Origin Of Life On Earth: Simple Fusion To Jump-start Evolution
With the aid of a straightforward experiment, researchers have provided some clues to one of biology's most complex questions: how ancient organic molecules came together to form the basis of life.
Specifically, this study demonstrated how ancient RNA joined together to reach a biologically relevant length.
RNA, the single-stranded precursor to DNA, normally expands one nucleic base at a time, growing sequentially like a linked chain. The problem is that in the primordial world RNA molecules didn't have enzymes to catalyze this reaction, and while RNA growth can proceed naturally, the rate would be so slow the RNA could never get more than a few pieces long (for as nucleic bases attach to one end, they can also drop off the other).
Ernesto Di Mauro and colleagues examined if there was some mechanism to overcome this thermodynamic barrier, by incubating short RNA fragments in water of different temperatures and pH.
They found that under favorable conditions (acidic environment and temperature lower than 70 degrees Celsius), pieces ranging from 10-24 in length could naturally fuse into larger fragments, generally within 14 hours.
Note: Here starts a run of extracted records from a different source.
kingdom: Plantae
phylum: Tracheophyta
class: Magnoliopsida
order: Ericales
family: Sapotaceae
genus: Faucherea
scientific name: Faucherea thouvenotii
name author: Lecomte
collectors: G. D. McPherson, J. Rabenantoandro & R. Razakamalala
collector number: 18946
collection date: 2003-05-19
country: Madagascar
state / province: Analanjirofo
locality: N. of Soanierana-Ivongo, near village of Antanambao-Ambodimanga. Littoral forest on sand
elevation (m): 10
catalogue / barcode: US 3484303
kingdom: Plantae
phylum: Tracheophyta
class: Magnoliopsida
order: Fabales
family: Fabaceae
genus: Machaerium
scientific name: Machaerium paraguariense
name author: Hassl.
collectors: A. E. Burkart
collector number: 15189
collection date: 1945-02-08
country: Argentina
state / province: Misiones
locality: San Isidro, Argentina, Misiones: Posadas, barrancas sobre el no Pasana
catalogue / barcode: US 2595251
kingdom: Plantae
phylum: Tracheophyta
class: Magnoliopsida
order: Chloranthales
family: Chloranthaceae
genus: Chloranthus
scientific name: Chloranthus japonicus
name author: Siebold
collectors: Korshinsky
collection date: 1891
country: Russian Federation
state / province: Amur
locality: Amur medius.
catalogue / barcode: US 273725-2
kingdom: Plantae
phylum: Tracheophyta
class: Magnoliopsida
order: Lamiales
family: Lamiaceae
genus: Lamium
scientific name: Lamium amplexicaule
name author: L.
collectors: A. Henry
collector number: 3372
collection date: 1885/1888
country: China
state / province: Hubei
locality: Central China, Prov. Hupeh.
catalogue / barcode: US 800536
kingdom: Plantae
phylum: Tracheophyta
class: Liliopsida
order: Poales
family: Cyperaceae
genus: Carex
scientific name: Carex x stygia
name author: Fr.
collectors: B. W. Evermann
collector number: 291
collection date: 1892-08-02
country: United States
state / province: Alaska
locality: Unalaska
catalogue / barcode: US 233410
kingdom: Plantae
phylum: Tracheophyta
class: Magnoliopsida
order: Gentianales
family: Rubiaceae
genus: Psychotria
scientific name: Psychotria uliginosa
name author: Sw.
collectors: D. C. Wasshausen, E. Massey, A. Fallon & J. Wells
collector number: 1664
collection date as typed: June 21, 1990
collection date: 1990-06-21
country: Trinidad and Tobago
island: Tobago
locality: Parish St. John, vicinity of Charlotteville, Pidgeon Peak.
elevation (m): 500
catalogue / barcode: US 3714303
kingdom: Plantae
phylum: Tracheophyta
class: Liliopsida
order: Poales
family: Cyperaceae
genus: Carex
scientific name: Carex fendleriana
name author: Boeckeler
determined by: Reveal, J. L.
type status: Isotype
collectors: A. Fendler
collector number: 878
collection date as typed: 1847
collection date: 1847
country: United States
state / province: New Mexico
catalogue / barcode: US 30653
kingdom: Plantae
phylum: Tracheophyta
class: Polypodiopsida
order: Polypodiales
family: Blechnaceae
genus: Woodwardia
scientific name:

The RNA fragments came together as double-stranded structures then joined at the ends. The fragments did not have to be the same size, but the efficiency of the reactions was dependent on fragment size (larger is better, though efficiency drops again after reaching around 100) and the similarity of the fragment sequences.
The researchers note that this spontaneous fusing, or ligation, would a simple way for RNA to overcome initial barriers to growth and reach a biologically important size; at around 100 bases long, RNA molecules can begin to fold into functional, 3D shapes.
Entropy is the tendency of a system to disorder, like an ice cube melting or a car rusting. Life is a localised example of negative entropy, where times arrow runs backwards, which is an amazing thought (thank you Schrödinger).
Studies like this are really cool, they are showing the biochemical origins of the magnificent complexity that we are part of, and how it can originate through large numbers of chemical reactions. It demonstrates the types of chemical processes which can develop life, both on Earth and elsewhere in the universe.
For those who are interested, it isn't blind chance which created all the complex life in the world (and around it, in space stations); it is the preferential selection of different forms in varying populations due to environmental conditions. Blind chance is not a viable explanation for complex life, natural selection - which would have begun acting on the first self-replicating and varying molecules - is.